Task statement ▸
Return only the lines running from the top of the entries to the line with "কিবোর্ডে একটি খালি", inclusive, exactly as written.

Records provided ▸
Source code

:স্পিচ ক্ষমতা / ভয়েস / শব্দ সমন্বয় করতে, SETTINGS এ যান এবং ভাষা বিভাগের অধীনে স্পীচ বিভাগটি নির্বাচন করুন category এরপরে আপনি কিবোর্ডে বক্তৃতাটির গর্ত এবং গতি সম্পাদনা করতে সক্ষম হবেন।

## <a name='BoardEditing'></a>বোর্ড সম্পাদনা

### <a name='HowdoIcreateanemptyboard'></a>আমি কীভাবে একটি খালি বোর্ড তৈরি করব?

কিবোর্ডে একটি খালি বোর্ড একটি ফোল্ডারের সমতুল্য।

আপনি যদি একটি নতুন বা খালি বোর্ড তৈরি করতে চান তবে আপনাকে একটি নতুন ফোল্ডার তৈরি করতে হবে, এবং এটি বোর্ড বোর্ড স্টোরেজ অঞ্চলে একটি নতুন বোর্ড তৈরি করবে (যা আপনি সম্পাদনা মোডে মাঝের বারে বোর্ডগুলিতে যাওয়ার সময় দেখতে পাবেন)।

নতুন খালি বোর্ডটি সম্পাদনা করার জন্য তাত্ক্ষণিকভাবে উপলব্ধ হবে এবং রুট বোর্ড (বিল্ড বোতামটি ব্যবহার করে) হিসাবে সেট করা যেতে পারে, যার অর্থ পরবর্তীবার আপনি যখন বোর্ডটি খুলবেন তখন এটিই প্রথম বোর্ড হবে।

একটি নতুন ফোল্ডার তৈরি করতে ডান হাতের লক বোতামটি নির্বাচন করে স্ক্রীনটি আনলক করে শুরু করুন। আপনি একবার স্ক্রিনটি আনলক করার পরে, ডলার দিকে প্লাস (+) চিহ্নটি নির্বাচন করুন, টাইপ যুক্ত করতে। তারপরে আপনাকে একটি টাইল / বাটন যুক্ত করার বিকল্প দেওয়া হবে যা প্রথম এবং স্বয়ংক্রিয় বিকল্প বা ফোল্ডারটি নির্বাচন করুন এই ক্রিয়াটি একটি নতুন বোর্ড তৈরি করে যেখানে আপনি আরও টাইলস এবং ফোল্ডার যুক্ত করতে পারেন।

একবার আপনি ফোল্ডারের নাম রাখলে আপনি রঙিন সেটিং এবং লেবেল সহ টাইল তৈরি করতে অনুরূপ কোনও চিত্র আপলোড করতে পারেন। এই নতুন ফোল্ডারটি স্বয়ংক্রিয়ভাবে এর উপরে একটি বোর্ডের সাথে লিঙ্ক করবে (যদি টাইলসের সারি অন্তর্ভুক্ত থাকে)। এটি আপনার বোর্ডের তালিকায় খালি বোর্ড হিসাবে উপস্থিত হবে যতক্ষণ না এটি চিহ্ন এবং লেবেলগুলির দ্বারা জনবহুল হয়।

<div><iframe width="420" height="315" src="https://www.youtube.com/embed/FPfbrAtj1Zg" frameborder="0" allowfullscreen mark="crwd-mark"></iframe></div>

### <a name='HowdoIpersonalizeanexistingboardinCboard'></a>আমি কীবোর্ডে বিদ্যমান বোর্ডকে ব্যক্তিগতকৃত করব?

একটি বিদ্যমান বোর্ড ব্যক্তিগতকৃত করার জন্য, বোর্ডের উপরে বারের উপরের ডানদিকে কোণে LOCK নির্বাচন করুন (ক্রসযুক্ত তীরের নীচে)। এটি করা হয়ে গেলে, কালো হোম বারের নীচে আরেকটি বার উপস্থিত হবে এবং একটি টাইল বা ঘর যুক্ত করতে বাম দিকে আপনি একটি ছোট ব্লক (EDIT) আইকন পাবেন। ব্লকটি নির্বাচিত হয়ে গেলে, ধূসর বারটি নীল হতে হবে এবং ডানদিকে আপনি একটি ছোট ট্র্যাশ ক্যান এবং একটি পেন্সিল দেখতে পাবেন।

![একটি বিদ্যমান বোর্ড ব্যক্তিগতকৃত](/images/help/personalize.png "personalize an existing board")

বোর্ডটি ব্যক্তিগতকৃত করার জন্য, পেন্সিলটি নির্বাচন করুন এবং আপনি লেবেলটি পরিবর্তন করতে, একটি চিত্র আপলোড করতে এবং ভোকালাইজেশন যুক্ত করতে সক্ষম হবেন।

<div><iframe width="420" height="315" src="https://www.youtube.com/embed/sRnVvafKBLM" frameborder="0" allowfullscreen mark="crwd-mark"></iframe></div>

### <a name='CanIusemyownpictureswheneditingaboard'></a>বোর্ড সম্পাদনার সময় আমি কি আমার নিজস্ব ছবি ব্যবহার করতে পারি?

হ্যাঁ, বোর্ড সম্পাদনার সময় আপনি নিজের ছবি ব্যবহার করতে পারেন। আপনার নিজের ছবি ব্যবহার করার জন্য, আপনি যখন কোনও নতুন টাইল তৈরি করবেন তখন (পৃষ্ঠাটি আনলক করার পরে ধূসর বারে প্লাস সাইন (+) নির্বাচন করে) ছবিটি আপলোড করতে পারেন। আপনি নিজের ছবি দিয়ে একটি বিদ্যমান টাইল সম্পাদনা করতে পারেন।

Result of this exercise ▸
Source code

:স্পিচ ক্ষমতা / ভয়েস / শব্দ সমন্বয় করতে, SETTINGS এ যান এবং ভাষা বিভাগের অধীনে স্পীচ বিভাগটি নির্বাচন করুন category এরপরে আপনি কিবোর্ডে বক্তৃতাটির গর্ত এবং গতি সম্পাদনা করতে সক্ষম হবেন।

## <a name='BoardEditing'></a>বোর্ড সম্পাদনা

### <a name='HowdoIcreateanemptyboard'></a>আমি কীভাবে একটি খালি বোর্ড তৈরি করব?

কিবোর্ডে একটি খালি বোর্ড একটি ফোল্ডারের সমতুল্য।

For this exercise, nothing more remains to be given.